Now compare that to the Bee's print version:
The preservation of humanity demands that vigorous steps be taken to protect fragile heterosexuality. One potential remedy is the wide dissemination of training videos, … like one aimed at young men because their straightness is apparently the most easily threatened. Watch and learn!
Watch what? There's no embedded video. No link, of course, but no title either. No printed-out URL. Dead end.

We writers tend to kick and moan when editors lay their rough hands on our copy, however gentle the changes may be, but I do think I am making a legitimate point here. My blog post made the transition to print media only at the cost of a significant portion of its impact.

By the way, the on-line version of the print version of my on-line original did not have any of the links restored.

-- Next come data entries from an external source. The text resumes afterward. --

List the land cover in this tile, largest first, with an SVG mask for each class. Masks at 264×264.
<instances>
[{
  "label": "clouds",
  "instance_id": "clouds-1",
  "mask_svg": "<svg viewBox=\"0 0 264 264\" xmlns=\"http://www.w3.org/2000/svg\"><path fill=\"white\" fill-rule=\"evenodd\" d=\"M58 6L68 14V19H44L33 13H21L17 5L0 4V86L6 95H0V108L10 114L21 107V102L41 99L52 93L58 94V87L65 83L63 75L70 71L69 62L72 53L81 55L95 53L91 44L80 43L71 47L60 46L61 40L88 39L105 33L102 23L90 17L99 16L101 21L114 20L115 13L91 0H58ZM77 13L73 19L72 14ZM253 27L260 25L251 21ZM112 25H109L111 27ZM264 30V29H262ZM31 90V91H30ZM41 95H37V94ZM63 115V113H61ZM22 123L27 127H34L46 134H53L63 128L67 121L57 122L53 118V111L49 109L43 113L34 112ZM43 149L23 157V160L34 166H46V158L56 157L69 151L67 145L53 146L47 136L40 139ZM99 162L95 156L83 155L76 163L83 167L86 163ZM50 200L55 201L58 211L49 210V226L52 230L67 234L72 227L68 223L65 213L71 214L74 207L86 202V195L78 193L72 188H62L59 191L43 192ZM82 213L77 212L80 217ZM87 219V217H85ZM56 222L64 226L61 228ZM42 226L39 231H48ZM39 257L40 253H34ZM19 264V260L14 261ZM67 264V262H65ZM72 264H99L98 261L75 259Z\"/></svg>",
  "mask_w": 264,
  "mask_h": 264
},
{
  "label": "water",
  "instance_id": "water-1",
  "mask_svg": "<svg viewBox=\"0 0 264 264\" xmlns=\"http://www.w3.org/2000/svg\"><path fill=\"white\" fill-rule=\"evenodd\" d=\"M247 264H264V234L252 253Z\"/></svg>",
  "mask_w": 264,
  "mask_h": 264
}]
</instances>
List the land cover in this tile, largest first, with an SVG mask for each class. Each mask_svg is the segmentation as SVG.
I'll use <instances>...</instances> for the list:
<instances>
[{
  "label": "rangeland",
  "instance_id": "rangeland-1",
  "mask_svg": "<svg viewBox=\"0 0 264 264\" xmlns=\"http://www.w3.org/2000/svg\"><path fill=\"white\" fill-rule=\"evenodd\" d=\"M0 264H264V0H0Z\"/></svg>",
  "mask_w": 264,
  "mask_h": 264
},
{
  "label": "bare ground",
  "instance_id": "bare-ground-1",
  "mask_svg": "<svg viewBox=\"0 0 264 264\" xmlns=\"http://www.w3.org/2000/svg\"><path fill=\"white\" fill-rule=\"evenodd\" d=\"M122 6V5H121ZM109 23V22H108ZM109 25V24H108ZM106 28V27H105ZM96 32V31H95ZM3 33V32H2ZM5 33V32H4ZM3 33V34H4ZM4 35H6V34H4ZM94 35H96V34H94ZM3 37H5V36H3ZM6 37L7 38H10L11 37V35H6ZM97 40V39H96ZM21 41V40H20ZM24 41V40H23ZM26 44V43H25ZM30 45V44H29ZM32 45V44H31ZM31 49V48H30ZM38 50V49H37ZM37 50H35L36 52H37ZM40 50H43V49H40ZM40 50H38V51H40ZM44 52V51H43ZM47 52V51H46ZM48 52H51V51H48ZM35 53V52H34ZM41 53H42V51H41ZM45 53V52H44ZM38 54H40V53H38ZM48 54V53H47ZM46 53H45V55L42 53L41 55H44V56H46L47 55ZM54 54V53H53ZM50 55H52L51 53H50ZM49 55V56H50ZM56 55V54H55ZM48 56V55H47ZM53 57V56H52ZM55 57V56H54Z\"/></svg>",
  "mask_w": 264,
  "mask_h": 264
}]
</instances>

Although I admit it was nice to see my blog post appear in the Sacramento Bee, I regret that the on-line edition of the newspaper did nothing to take advantage of the fact that it was possible to restore the links that were necessarily cut from the print version. The on-line edition of the Sacramento Bee is nothing more, in many respects, than an image of the print edition.

I wonder when they will wake up about that.

6 comments:

Jeff M. said...

If you look at the Bee's blogs even, you'll notice a dearth of hyperlinks compared to any average blog. Are the editors over there under some crazy notion that hyperlinks are somehow a potential breach of copyright? Or maybe to get a hyperlink placed one has to go to through some incredibly arduous bureaucratic rigmarole. And maybe the actual anchoring of the link falls on some overworked tech guy, and if you send him more than a few links requests per month he starts yelling at you or complaining to his boss.

It sure is a mystery.

Christopher said...

Hyperlinks may be seen as encouraging either spam or promotion of the undeserved. The mystery aside, though, I think this is an excellent insight into how print, in spite of its advantages, isn't the right medium for everything. And I say that as a guy who will defend print until his last breath. Blogs also allow for immediate and, in many cases, unmoderated and unedited, comments. This can be as much of an advantage as it is sometimes a disadvantage.

William said...

They butchered it IMHO. I think if they asked again, I'd decline.

Jeff M. said...

Just as a by the way, here is a bloggingheads that covers this topic:

http://bloggingheads.tv/diavlogs/11548

Blake Stacey said...

The New York Times has the same problem. It was particularly galling when their story was basically covering the way physicists act online.

Anonymous said...

A tangential thing that drives me mad, not with the Sac Bee but all papers---when the Letters to the Editor section, reproduced online, fails to add a link to the article that the letter is about.